TASK GOAL:
Your copy of the data below must be exact and must leave out all pictures.
======== THE DATA
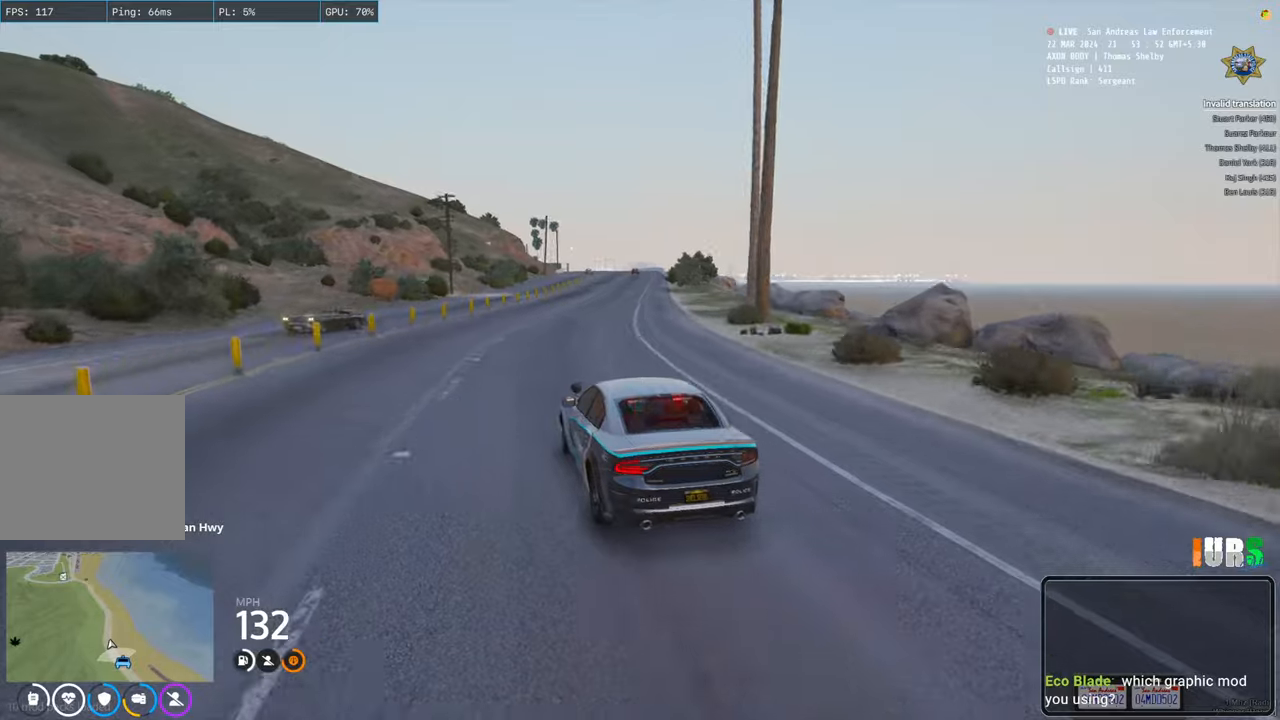
{"keys": ["w"], "events": [[33, "d", "up"]]}
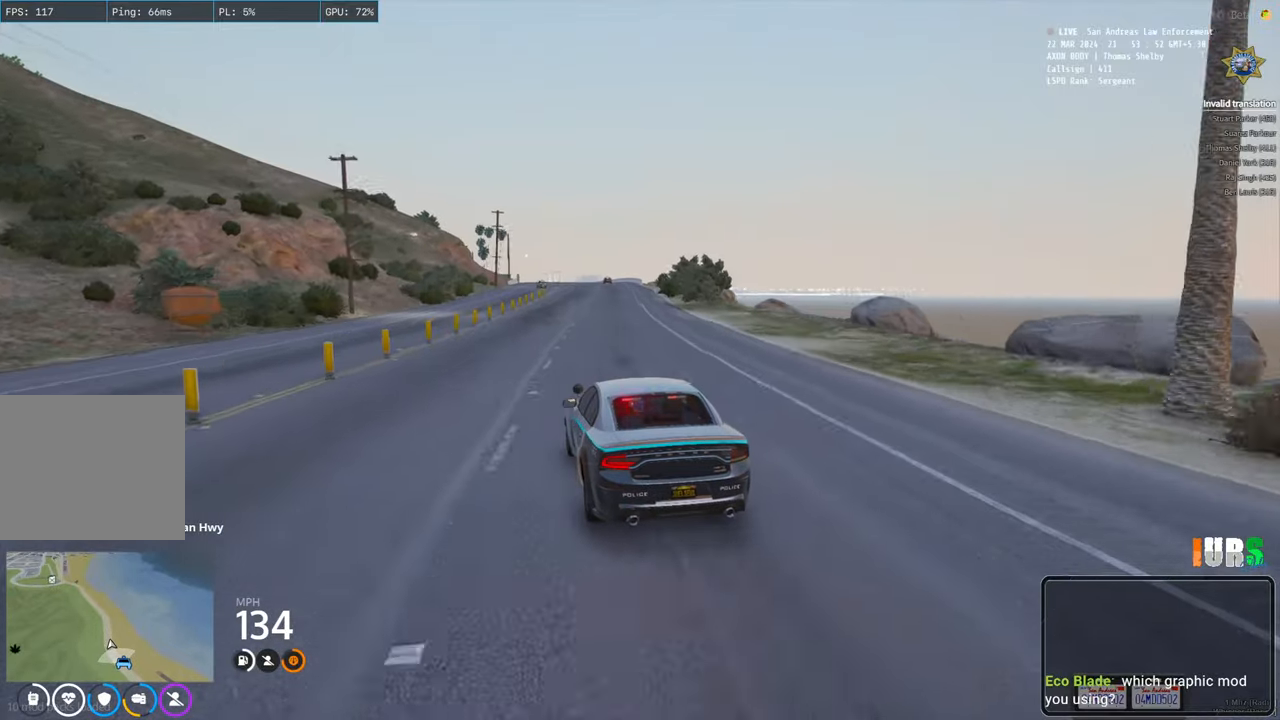
{"keys": ["w"], "events": [[167, "d", "down"], [283, "d", "up"]]}
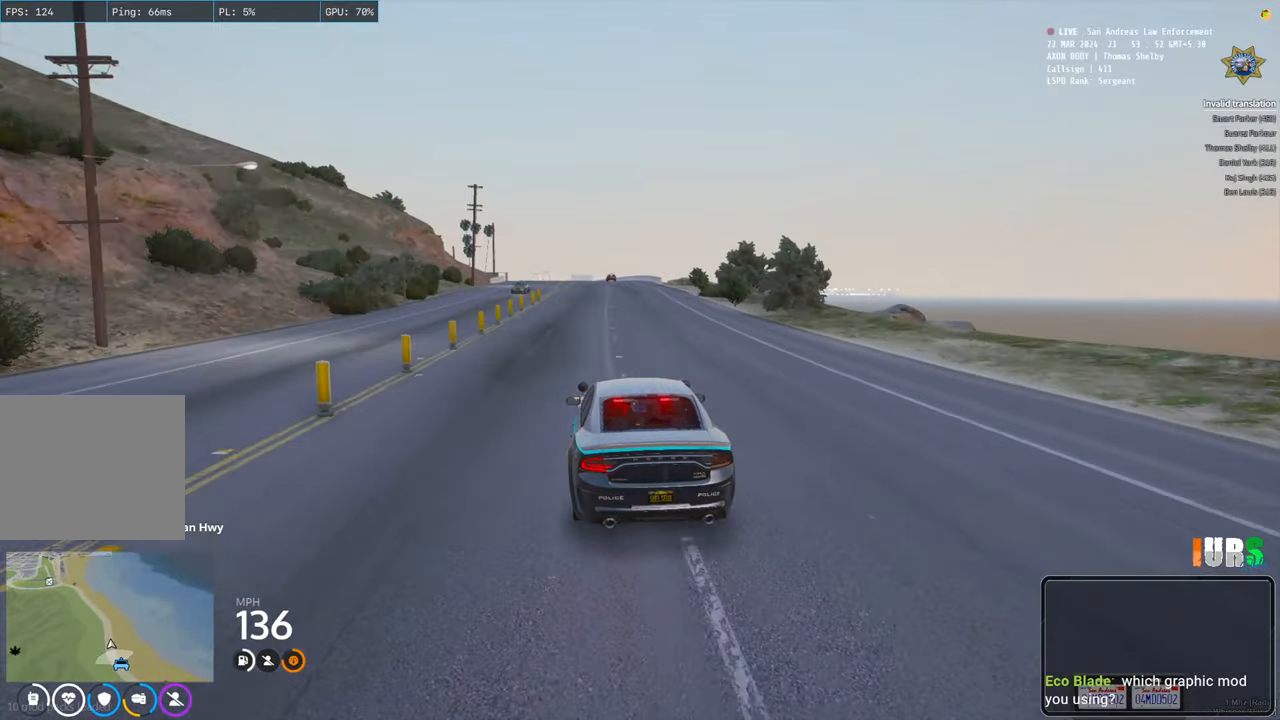
{"keys": ["w"], "events": []}
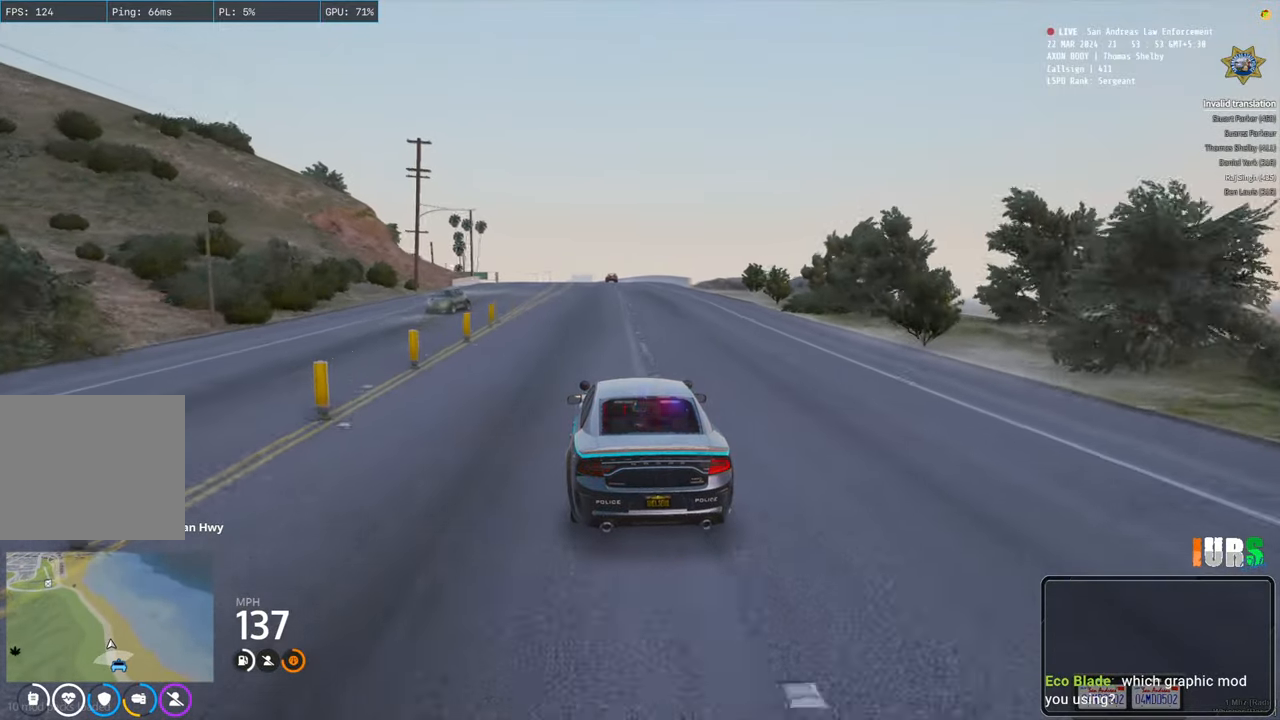
{"keys": ["w"], "events": []}
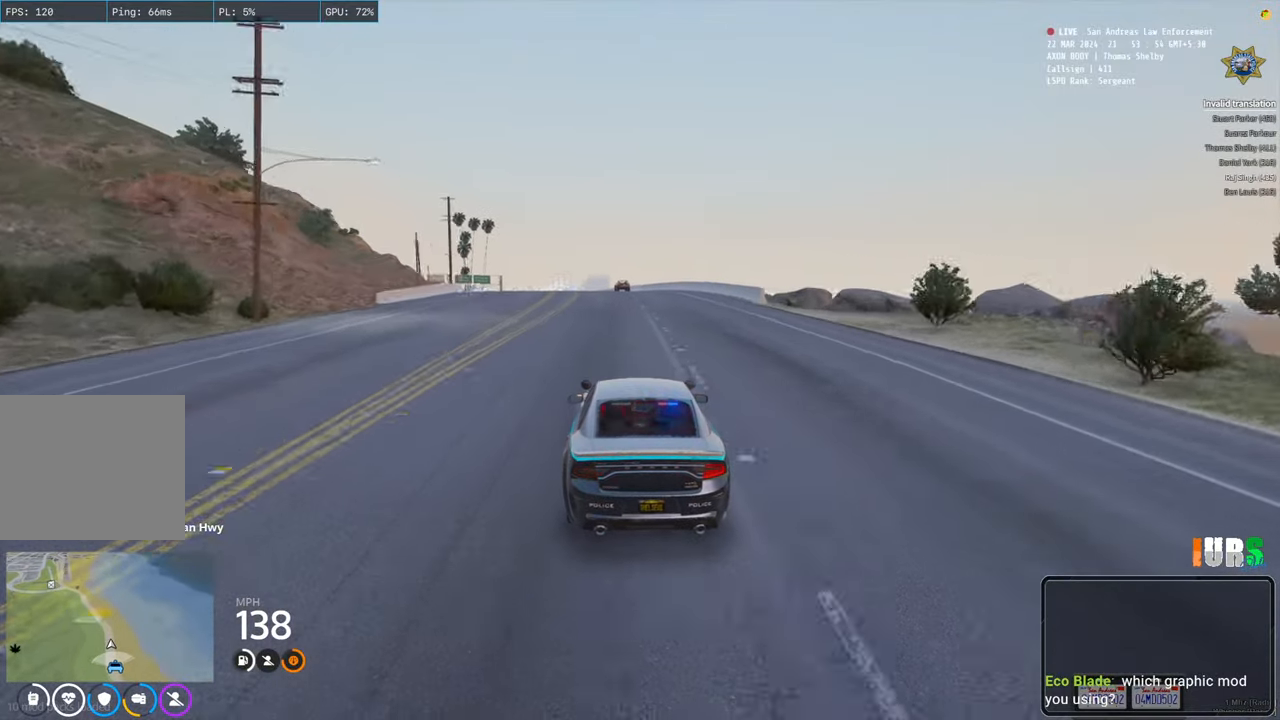
{"keys": ["w"], "events": [[250, "a", "down"], [367, "a", "up"]]}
================
WRITTEN REPLY:
{"keys": ["w"], "events": [[33, "d", "up"]]}
{"keys": ["w"], "events": [[167, "d", "down"], [283, "d", "up"]]}
{"keys": ["w"], "events": []}
{"keys": ["w"], "events": []}
{"keys": ["w"], "events": [[250, "a", "down"], [367, "a", "up"]]}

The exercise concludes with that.